TASK DIRECTIONS → Give the data again in full, with every character unchanged.

INFORMATION PROVIDED →
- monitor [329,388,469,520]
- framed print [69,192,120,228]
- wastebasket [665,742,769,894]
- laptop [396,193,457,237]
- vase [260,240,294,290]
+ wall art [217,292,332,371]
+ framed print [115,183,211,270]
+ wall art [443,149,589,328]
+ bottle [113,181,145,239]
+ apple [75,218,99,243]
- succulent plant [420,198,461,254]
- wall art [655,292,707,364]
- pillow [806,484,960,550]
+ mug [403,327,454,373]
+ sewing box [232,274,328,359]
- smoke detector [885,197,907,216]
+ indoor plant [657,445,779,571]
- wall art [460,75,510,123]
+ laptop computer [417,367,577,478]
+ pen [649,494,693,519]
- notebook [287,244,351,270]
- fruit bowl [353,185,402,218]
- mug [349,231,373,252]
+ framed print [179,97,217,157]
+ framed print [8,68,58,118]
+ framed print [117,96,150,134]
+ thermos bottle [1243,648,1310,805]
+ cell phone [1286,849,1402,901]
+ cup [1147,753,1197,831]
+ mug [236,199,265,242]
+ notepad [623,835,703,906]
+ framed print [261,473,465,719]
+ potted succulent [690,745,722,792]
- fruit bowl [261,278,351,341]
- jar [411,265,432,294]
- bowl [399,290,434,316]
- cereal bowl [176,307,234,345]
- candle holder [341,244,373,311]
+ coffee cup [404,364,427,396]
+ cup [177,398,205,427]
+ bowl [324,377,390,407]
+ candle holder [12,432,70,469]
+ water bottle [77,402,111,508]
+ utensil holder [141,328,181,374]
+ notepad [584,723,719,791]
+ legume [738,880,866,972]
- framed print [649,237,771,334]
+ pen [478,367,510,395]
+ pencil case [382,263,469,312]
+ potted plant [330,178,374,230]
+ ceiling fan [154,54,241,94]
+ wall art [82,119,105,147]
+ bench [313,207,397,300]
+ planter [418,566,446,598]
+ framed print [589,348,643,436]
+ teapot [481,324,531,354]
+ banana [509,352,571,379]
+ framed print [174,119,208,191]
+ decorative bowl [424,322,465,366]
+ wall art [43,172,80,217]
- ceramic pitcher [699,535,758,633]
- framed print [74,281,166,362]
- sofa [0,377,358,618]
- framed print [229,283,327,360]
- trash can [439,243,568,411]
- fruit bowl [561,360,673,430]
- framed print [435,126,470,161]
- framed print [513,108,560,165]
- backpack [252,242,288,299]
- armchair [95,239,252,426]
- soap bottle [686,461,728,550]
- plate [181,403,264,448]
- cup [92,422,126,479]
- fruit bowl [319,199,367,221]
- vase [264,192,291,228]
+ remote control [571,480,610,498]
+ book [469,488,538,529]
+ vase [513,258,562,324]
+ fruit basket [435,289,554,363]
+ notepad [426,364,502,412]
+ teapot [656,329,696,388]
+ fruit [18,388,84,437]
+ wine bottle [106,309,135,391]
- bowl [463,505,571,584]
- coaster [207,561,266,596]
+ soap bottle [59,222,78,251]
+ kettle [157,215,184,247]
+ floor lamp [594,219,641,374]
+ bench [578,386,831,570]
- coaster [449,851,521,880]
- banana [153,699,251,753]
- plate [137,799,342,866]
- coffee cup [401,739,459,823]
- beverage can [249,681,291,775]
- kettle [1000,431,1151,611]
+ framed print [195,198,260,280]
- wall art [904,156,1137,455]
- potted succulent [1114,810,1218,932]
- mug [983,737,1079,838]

COMPLETED EXERCISE →
- monitor [329,388,469,520]
- framed print [69,192,120,228]
- wastebasket [665,742,769,894]
- laptop [396,193,457,237]
- vase [260,240,294,290]
+ wall art [217,292,332,371]
+ framed print [115,183,211,270]
+ wall art [443,149,589,328]
+ bottle [113,181,145,239]
+ apple [75,218,99,243]
- succulent plant [420,198,461,254]
- wall art [655,292,707,364]
- pillow [806,484,960,550]
+ mug [403,327,454,373]
+ sewing box [232,274,328,359]
- smoke detector [885,197,907,216]
+ indoor plant [657,445,779,571]
- wall art [460,75,510,123]
+ laptop computer [417,367,577,478]
+ pen [649,494,693,519]
- notebook [287,244,351,270]
- fruit bowl [353,185,402,218]
- mug [349,231,373,252]
+ framed print [179,97,217,157]
+ framed print [8,68,58,118]
+ framed print [117,96,150,134]
+ thermos bottle [1243,648,1310,805]
+ cell phone [1286,849,1402,901]
+ cup [1147,753,1197,831]
+ mug [236,199,265,242]
+ notepad [623,835,703,906]
+ framed print [261,473,465,719]
+ potted succulent [690,745,722,792]
- fruit bowl [261,278,351,341]
- jar [411,265,432,294]
- bowl [399,290,434,316]
- cereal bowl [176,307,234,345]
- candle holder [341,244,373,311]
+ coffee cup [404,364,427,396]
+ cup [177,398,205,427]
+ bowl [324,377,390,407]
+ candle holder [12,432,70,469]
+ water bottle [77,402,111,508]
+ utensil holder [141,328,181,374]
+ notepad [584,723,719,791]
+ legume [738,880,866,972]
- framed print [649,237,771,334]
+ pen [478,367,510,395]
+ pencil case [382,263,469,312]
+ potted plant [330,178,374,230]
+ ceiling fan [154,54,241,94]
+ wall art [82,119,105,147]
+ bench [313,207,397,300]
+ planter [418,566,446,598]
+ framed print [589,348,643,436]
+ teapot [481,324,531,354]
+ banana [509,352,571,379]
+ framed print [174,119,208,191]
+ decorative bowl [424,322,465,366]
+ wall art [43,172,80,217]
- ceramic pitcher [699,535,758,633]
- framed print [74,281,166,362]
- sofa [0,377,358,618]
- framed print [229,283,327,360]
- trash can [439,243,568,411]
- fruit bowl [561,360,673,430]
- framed print [435,126,470,161]
- framed print [513,108,560,165]
- backpack [252,242,288,299]
- armchair [95,239,252,426]
- soap bottle [686,461,728,550]
- plate [181,403,264,448]
- cup [92,422,126,479]
- fruit bowl [319,199,367,221]
- vase [264,192,291,228]
+ remote control [571,480,610,498]
+ book [469,488,538,529]
+ vase [513,258,562,324]
+ fruit basket [435,289,554,363]
+ notepad [426,364,502,412]
+ teapot [656,329,696,388]
+ fruit [18,388,84,437]
+ wine bottle [106,309,135,391]
- bowl [463,505,571,584]
- coaster [207,561,266,596]
+ soap bottle [59,222,78,251]
+ kettle [157,215,184,247]
+ floor lamp [594,219,641,374]
+ bench [578,386,831,570]
- coaster [449,851,521,880]
- banana [153,699,251,753]
- plate [137,799,342,866]
- coffee cup [401,739,459,823]
- beverage can [249,681,291,775]
- kettle [1000,431,1151,611]
+ framed print [195,198,260,280]
- wall art [904,156,1137,455]
- potted succulent [1114,810,1218,932]
- mug [983,737,1079,838]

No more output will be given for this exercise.